The purpose of this study is to demonstrate a reference data set including percentile curves of anthropometric measurements for age and sex groups in Japanese adults living in institutions for persons with intellectual disability, which would be utilized for the nutritional assessment of those persons. We requested all the institutions officially registered as institutions for persons with intellectual disability in Japan (n=1,950) to provide the anonymous data of individual subjects aged 30's to 50's from their medical records regarding age, sex, background, diseases, daily living activities, height, and body weight of the latest, before one year and five years. We collected data of 5,371 subjects from 188 institutions and analyzed on the eligible data of 4,903 subjects without missing values (2,643 males and 2,260 females). The proportion of the subjects with daily living activities being ‚independent“ or ‚almost independent“ was about 88%. The prevalence of overweight (BMI≥25kg/m
2) and underweight (BMI<18.5kg/m
2) was 16% and 13% in males, 27% and 12% in females, respectively. BMI distributions in the subgroups of epilepsy and mental retardation/developmental disorders were not largely different from the whole groups. Retrospective data before 5 years indicated that body weight was likely to decline at a level of around 3%/5 years in both sexes during the middle-aged periods, which was contrasted with the natural courses of body weight changes in healthy Japanese populations. This finding will give the rationale for the importance of nutritional support specified for the persons with intellectual disability.

● Data records:

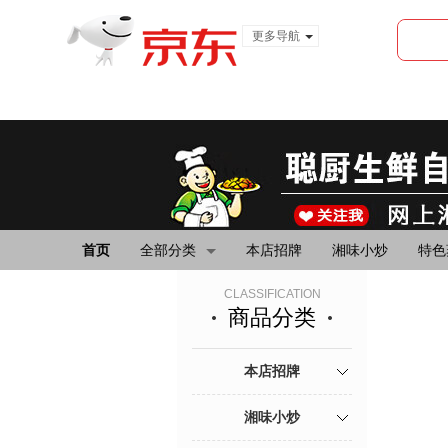
更多导航
服装城
食品
金融
首页
全部分类
本店招牌
湘味小炒
特色
CLASSIFICATION
商品分类
本店招牌
湘味小炒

● Work request 1: List each kind of information that the abstract says institutions were asked to provide from subjects' medical records.
● Work request 2: According to the abstract, how many subjects with no missing values were included in the analysis?
The data placed after the abstract are separate material.

● Exercise result 1: age, sex, background, diseases, daily living activities, height, body weight

● Exercise result 2: 4,903 subjects (2,643 males and 2,260 females)